Reporting Requirements

A key innovation under the Guarantees Regulations 2026 is the introduction of a structured, residency-based reporting mechanism. Responsibility for reporting depends on the residency of the parties and the entity that arranged the guarantee. Reporting obligations may lie with the resident surety, the resident principal debtor who arranged the guarantee where the surety is a non-resident, or the creditor where both the principal debtor and surety are non-residents.

Reporting is required for the issuance of guarantees, subsequent changes in terms including changes in amount, extensions, pre-closures and invocation of guarantees. Such reporting must be made to an authorised dealer bank on a quarterly basis within fifteen calendar days from the end of the relevant quarter. The authorised dealer bank must forward the information to the RBI within thirty calendar days from the end of the quarter.

Late Submission Fee for Delayed Reporting

The Guarantees Regulations 2026 introduce a quantified mechanism for regularising delays in reporting. A person resident in India may regularise non-compliance by completing the required reporting and paying a late submission fee calculated as ₹7,500 plus 0.025% of the amount involved, multiplied by the period of delay, rounded to the nearest month, with the final amount rounded up to the nearest hundred.

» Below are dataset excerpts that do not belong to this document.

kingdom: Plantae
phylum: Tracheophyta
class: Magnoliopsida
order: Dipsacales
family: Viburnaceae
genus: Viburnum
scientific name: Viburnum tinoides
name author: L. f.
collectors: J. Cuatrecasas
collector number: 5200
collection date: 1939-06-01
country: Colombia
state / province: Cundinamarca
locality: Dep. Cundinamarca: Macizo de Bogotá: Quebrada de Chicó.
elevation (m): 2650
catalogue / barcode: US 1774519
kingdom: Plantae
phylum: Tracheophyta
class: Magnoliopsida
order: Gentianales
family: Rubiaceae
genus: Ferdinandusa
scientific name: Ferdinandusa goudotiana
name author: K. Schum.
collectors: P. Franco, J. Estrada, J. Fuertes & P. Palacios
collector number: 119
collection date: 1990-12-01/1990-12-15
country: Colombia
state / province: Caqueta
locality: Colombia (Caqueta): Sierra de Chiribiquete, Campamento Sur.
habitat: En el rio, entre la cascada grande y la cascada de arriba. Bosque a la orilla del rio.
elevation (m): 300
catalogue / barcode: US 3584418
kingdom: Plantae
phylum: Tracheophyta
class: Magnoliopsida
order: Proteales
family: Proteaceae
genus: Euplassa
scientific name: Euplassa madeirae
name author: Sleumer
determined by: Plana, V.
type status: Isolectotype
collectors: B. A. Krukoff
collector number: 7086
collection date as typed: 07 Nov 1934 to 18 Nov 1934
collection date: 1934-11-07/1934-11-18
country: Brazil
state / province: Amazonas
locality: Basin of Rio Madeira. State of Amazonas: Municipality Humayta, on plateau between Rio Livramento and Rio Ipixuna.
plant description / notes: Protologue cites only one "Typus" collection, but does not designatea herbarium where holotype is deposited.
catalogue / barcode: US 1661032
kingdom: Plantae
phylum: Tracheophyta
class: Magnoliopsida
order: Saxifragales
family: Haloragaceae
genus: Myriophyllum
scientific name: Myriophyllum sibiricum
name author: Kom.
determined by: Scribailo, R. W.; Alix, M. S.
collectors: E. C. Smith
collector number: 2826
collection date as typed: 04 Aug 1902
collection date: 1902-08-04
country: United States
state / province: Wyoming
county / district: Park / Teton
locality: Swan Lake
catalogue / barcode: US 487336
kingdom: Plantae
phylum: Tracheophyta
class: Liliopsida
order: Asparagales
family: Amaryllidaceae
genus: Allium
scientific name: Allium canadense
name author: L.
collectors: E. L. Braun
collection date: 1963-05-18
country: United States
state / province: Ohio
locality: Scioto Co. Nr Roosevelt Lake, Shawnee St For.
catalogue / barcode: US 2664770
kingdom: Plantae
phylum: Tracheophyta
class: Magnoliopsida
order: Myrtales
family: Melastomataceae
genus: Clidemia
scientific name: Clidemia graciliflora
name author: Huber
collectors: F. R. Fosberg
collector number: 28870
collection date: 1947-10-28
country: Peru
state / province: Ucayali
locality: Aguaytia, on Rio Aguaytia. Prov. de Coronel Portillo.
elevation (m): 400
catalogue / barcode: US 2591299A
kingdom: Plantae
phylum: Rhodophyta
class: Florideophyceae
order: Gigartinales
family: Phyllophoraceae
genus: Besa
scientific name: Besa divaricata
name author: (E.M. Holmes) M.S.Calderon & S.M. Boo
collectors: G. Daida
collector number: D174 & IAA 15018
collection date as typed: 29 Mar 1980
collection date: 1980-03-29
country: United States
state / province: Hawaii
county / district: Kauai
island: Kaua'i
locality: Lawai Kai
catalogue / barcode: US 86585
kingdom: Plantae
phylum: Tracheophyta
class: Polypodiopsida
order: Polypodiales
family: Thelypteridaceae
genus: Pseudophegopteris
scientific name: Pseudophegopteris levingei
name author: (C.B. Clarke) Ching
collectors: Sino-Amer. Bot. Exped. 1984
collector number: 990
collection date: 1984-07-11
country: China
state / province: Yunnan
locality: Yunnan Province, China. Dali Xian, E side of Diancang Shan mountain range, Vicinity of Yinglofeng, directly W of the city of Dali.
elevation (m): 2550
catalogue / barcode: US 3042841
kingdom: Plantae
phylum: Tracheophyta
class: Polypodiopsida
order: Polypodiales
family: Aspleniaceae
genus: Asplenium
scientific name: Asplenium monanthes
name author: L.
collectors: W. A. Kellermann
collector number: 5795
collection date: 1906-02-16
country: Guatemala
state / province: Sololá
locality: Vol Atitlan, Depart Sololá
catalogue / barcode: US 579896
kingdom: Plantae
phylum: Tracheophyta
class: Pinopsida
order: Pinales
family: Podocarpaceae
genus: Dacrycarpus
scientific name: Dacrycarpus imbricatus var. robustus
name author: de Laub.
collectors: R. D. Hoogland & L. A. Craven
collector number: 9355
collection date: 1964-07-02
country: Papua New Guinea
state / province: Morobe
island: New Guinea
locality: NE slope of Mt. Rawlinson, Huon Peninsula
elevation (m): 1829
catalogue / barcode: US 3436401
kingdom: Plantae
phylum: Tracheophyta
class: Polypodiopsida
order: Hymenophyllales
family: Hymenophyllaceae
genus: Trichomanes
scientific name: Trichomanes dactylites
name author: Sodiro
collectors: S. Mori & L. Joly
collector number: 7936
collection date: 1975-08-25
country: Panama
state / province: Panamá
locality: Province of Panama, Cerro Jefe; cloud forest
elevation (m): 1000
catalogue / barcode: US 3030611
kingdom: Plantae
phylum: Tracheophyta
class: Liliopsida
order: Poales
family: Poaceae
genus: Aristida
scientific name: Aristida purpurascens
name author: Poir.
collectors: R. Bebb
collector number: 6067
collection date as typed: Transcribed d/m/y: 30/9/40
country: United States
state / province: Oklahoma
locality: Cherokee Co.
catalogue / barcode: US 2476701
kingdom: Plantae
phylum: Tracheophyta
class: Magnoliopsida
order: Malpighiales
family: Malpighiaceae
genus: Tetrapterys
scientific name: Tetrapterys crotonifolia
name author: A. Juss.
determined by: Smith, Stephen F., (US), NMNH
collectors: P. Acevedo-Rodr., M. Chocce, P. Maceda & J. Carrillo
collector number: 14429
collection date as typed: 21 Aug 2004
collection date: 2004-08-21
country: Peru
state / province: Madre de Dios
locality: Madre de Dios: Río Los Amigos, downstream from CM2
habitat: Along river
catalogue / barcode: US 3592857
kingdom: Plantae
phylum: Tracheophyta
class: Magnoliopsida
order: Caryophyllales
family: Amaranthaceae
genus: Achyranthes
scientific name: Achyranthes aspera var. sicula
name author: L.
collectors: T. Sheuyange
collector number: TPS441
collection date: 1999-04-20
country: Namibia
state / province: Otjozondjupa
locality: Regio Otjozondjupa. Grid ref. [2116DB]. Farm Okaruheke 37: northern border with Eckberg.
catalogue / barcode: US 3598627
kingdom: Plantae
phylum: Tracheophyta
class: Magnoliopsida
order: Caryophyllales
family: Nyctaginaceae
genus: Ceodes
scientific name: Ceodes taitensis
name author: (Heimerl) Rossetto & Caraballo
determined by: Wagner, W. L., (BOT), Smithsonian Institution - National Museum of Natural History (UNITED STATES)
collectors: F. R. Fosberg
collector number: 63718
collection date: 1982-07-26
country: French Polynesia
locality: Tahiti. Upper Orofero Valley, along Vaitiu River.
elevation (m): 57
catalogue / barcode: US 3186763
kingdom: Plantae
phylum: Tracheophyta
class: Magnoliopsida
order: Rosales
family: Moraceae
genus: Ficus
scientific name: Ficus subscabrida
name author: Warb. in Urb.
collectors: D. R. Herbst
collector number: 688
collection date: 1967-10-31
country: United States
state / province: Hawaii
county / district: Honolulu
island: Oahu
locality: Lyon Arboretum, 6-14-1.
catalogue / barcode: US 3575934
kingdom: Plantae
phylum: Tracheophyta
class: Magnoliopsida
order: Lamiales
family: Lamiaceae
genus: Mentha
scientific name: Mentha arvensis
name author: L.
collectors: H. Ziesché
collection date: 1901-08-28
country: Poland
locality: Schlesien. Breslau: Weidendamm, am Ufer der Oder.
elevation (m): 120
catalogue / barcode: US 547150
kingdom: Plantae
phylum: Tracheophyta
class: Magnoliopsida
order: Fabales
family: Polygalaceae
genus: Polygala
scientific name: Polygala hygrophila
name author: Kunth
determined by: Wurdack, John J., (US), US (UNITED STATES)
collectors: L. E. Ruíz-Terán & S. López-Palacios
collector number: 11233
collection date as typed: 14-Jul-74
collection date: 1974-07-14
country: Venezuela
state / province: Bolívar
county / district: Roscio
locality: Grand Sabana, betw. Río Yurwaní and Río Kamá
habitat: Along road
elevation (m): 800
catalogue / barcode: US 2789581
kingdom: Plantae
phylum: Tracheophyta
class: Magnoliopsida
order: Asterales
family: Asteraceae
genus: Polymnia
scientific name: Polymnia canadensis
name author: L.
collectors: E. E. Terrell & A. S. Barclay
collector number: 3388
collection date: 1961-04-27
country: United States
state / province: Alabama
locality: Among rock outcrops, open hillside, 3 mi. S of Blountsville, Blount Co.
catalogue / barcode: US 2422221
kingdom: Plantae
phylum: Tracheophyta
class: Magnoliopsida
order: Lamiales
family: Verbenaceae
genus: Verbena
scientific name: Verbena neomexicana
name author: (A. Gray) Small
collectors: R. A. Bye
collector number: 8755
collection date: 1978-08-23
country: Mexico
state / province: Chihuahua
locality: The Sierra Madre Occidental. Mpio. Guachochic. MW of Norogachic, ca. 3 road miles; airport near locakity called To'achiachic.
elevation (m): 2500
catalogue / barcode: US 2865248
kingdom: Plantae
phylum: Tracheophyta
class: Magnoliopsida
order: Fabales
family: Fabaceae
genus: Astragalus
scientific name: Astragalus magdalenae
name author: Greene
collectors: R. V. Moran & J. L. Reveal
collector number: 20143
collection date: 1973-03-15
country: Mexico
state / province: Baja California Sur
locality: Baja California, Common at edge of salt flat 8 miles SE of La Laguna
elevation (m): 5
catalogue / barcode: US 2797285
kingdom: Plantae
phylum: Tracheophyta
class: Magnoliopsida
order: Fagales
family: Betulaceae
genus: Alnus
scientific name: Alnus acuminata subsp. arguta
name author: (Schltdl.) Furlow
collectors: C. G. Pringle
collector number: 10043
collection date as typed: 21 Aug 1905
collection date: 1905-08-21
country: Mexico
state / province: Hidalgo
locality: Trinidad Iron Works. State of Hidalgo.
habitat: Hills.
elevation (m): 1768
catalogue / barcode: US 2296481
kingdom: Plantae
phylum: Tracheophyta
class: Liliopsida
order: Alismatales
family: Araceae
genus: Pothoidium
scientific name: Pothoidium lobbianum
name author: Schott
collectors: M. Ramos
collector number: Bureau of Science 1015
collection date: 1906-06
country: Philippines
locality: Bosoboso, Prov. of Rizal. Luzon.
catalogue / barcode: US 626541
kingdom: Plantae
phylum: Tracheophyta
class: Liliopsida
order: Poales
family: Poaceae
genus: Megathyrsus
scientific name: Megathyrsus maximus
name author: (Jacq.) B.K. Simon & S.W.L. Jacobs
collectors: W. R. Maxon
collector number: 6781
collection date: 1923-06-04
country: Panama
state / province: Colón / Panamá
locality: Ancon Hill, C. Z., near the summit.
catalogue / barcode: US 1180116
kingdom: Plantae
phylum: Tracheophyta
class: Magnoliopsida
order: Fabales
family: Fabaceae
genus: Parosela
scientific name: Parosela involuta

This replaces the discretionary enforcement model under the earlier regime with a predictable, compliance-oriented approach.

Conclusion

The Guarantees Regulations 2026 mark a significant evolution in the regulation of cross-border guarantees under FEMA. By replacing an approval-centric framework with a comprehensive, principle-based regime, the regulations provide clarity on permissible participation, delineate the roles of parties, and establish structured reporting and regularisation mechanisms. By enhancing transparency, defining compliance obligations, and reducing regulatory uncertainty, the Guarantees Regulations 2026 strengthen regulatory oversight while facilitating the ease of doing business in cross-border guarantee transactions.